Stored entries:
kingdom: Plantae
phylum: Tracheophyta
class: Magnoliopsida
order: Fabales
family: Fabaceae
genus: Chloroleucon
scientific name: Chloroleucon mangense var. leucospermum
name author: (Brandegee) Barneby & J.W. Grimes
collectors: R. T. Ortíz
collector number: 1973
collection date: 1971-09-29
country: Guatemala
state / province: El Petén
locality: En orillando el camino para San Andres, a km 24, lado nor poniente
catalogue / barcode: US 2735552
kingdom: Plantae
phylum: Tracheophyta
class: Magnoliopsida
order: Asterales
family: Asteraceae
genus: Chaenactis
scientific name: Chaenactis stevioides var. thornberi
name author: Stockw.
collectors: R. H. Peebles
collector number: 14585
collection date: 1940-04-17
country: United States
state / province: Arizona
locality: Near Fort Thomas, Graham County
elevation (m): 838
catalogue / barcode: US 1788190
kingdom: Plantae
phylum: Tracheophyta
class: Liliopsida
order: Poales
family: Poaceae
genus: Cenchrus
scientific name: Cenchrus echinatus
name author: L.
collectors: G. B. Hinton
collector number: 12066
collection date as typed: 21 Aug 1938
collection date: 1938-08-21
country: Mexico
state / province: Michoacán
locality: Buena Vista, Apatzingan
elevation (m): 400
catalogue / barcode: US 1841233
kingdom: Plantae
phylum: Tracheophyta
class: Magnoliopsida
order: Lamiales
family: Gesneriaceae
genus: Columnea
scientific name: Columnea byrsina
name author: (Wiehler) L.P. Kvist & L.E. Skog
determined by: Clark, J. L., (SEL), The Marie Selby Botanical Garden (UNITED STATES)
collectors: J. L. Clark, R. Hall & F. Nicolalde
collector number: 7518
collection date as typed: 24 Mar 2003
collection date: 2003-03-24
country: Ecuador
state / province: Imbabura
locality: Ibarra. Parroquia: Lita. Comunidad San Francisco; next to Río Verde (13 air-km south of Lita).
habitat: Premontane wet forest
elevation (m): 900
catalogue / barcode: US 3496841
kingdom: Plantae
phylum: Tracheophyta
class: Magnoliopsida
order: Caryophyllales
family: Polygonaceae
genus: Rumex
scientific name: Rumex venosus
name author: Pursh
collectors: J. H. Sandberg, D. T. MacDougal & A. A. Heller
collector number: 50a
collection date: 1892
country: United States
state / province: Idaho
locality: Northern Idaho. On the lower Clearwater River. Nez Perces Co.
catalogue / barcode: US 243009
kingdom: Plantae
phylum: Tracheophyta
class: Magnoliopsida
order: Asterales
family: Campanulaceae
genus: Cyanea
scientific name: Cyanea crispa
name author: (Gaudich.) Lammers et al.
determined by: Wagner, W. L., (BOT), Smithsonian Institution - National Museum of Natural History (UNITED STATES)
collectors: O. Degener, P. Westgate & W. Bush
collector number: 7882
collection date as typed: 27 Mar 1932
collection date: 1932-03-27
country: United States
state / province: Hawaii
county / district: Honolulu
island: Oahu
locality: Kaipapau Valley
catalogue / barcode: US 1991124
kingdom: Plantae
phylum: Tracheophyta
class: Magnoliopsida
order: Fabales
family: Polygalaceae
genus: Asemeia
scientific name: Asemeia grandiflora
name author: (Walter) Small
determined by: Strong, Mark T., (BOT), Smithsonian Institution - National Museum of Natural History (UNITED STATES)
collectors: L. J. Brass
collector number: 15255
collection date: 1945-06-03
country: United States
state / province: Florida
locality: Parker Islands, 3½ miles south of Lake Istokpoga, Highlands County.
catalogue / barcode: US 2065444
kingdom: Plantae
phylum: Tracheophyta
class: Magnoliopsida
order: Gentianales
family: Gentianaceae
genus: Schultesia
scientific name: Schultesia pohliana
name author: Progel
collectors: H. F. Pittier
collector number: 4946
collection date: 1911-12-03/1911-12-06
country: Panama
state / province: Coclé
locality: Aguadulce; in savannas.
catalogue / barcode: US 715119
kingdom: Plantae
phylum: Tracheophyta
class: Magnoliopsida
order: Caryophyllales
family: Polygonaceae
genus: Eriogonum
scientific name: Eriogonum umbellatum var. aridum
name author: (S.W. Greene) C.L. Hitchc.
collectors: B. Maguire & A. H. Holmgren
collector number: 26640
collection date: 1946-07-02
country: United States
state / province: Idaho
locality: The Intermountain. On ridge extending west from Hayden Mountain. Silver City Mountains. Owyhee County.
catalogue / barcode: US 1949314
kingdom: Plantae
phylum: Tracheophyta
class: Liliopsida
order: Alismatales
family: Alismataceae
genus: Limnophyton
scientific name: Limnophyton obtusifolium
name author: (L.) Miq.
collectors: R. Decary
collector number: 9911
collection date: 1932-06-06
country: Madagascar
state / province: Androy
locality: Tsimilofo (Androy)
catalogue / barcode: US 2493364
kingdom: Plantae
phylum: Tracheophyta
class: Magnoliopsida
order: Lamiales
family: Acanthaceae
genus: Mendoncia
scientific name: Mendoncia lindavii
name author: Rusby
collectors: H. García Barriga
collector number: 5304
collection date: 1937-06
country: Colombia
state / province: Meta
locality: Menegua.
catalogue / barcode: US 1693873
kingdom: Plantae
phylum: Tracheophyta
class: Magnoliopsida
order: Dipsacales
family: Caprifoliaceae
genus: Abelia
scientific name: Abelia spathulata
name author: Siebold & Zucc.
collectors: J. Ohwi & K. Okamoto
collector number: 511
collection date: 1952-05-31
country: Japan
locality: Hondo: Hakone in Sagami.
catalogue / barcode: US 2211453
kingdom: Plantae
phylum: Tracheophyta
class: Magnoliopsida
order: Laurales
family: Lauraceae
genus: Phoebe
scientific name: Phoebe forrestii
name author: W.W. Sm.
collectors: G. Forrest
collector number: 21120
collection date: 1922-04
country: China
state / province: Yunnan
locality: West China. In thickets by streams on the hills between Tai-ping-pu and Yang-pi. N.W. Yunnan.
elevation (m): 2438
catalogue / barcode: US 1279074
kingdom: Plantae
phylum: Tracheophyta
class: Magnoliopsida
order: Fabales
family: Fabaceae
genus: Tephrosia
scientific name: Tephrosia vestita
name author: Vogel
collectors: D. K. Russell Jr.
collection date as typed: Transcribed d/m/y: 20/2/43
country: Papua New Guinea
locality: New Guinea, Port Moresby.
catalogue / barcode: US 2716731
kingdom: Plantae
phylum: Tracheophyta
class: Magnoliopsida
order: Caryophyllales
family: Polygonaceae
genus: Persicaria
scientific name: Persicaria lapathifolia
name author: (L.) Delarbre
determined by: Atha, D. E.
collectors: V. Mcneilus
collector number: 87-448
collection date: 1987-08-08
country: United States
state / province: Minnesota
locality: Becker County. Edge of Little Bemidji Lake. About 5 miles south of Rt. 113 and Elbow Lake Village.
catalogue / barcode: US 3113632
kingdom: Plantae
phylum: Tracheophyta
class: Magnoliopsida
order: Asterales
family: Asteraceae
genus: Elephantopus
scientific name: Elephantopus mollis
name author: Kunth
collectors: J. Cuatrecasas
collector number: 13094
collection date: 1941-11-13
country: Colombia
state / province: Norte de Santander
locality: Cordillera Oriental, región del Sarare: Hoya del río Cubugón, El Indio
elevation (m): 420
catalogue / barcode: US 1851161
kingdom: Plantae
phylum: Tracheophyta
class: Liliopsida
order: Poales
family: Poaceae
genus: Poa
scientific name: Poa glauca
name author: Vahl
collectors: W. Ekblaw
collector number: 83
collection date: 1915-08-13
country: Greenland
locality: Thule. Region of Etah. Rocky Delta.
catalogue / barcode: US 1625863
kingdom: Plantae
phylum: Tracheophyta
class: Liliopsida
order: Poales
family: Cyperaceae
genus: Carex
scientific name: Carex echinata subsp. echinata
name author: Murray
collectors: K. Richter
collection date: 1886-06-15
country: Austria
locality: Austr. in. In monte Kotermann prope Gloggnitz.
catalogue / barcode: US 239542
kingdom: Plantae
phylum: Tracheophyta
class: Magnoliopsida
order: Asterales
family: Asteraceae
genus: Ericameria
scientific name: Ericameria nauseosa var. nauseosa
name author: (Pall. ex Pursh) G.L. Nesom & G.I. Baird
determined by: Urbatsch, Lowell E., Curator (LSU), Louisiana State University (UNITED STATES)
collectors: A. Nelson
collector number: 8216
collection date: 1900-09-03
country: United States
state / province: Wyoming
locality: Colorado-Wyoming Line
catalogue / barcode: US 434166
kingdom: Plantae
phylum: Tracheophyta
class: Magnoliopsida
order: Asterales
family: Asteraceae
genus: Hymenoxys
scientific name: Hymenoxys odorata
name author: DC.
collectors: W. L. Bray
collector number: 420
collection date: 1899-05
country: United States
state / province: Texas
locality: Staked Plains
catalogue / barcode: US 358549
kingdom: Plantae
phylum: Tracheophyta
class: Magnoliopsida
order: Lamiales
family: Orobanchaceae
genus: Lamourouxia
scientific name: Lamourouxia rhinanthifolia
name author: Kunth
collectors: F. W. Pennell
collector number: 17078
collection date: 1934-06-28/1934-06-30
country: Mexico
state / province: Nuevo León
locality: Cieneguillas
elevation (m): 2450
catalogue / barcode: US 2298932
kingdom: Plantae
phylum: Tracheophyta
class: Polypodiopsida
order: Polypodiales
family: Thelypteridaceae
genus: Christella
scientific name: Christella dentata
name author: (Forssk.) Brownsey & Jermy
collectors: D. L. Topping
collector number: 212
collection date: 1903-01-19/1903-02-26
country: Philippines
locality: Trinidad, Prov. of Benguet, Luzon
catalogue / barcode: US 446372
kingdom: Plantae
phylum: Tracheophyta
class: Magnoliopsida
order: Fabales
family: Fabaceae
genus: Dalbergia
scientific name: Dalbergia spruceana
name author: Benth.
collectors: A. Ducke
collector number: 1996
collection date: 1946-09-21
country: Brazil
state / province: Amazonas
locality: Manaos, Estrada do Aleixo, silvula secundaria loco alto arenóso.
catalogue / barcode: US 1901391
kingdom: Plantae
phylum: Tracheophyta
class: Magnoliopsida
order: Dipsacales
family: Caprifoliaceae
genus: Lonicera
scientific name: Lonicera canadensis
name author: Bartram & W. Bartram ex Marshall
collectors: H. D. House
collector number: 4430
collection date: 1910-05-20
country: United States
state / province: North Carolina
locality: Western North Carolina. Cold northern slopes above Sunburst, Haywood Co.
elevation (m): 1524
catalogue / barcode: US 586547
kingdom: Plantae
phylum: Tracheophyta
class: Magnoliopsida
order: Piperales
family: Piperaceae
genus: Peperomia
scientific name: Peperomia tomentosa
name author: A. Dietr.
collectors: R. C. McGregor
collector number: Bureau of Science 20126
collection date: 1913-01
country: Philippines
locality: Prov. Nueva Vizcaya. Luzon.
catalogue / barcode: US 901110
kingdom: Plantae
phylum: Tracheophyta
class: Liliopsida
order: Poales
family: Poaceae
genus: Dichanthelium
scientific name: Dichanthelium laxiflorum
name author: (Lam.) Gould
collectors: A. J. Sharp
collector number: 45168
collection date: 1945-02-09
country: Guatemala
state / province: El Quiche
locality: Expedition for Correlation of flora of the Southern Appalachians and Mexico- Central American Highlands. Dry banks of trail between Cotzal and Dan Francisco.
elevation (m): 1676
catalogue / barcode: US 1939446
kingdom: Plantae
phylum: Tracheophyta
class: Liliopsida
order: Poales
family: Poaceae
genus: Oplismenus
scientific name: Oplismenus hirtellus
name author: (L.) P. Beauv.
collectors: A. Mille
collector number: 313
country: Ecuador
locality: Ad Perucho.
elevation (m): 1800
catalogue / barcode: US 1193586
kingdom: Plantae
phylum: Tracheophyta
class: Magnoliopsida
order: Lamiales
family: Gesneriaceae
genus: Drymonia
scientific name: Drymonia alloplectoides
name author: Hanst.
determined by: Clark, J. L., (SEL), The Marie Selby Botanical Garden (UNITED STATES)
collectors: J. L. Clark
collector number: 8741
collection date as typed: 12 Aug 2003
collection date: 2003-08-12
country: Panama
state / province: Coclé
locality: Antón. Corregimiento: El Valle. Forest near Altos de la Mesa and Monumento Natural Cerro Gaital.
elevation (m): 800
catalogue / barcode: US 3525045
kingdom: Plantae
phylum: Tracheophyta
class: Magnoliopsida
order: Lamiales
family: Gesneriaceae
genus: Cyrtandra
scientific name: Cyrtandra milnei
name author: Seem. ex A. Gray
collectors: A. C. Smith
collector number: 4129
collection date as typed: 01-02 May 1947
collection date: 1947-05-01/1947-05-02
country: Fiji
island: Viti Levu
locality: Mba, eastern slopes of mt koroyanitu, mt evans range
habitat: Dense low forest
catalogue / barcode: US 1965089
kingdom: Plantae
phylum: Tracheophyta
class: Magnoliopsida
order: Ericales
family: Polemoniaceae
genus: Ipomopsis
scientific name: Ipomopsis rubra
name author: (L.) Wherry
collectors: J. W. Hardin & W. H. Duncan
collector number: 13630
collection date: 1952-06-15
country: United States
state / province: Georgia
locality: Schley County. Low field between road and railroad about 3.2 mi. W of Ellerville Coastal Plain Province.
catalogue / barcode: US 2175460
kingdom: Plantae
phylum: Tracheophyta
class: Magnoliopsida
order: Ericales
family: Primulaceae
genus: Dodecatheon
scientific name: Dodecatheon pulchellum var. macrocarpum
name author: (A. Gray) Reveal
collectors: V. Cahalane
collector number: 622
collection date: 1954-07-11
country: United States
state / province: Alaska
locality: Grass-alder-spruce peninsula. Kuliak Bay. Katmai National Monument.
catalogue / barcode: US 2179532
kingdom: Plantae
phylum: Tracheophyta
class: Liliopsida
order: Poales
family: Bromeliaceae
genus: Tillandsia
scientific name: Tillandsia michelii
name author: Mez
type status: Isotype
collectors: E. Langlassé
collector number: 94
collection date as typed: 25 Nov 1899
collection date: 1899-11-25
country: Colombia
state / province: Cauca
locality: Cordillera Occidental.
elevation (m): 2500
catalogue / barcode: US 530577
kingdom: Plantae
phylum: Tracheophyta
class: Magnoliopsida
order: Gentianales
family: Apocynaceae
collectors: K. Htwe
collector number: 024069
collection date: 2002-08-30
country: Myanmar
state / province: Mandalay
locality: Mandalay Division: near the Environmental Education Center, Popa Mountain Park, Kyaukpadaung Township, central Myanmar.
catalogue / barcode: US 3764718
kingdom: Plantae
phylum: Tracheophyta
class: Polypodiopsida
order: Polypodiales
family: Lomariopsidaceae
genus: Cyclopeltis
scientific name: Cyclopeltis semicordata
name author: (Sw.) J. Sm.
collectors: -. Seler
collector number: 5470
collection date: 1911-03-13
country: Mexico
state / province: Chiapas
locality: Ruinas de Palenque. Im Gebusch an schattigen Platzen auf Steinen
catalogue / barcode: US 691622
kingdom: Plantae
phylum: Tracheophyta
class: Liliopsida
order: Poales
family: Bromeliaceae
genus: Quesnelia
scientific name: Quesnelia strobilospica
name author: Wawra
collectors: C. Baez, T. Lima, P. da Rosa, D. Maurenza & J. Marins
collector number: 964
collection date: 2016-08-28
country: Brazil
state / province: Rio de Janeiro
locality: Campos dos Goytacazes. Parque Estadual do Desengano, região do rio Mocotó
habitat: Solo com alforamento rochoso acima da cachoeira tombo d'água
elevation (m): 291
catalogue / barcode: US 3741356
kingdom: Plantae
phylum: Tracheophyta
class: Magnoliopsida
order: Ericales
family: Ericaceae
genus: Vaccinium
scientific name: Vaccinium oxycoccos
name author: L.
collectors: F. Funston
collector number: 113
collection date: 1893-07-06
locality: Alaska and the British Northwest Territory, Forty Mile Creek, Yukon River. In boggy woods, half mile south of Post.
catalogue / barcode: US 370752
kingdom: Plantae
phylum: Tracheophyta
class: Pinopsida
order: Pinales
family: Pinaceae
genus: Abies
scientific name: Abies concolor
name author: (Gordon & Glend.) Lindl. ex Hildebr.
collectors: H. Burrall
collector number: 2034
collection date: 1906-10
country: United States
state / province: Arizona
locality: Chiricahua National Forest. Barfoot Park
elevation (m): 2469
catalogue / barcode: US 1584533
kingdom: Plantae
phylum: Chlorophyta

▶ **Your instructions**
Starting at the line containing "collection date: 1987-08-08" and ending at the line containing "state / province: Norte de Santander", both included, recast those lines as a Markdown table with the columns No. and Line, numbering each row and leaving out any blank lines.

▶ **Task result**
| No. | Line |
|---|---|
| 1 | collection date: 1987-08-08 |
| 2 | country: United States |
| 3 | state / province: Minnesota |
| 4 | locality: Becker County. Edge of Little Bemidji Lake. About 5 miles south of Rt. 113 and Elbow Lake Village. |
| 5 | catalogue / barcode: US 3113632 |
| 6 | kingdom: Plantae |
| 7 | phylum: Tracheophyta |
| 8 | class: Magnoliopsida |
| 9 | order: Asterales |
| 10 | family: Asteraceae |
| 11 | genus: Elephantopus |
| 12 | scientific name: Elephantopus mollis |
| 13 | name author: Kunth |
| 14 | collectors: J. Cuatrecasas |
| 15 | collector number: 13094 |
| 16 | collection date: 1941-11-13 |
| 17 | country: Colombia |
| 18 | state / province: Norte de Santander |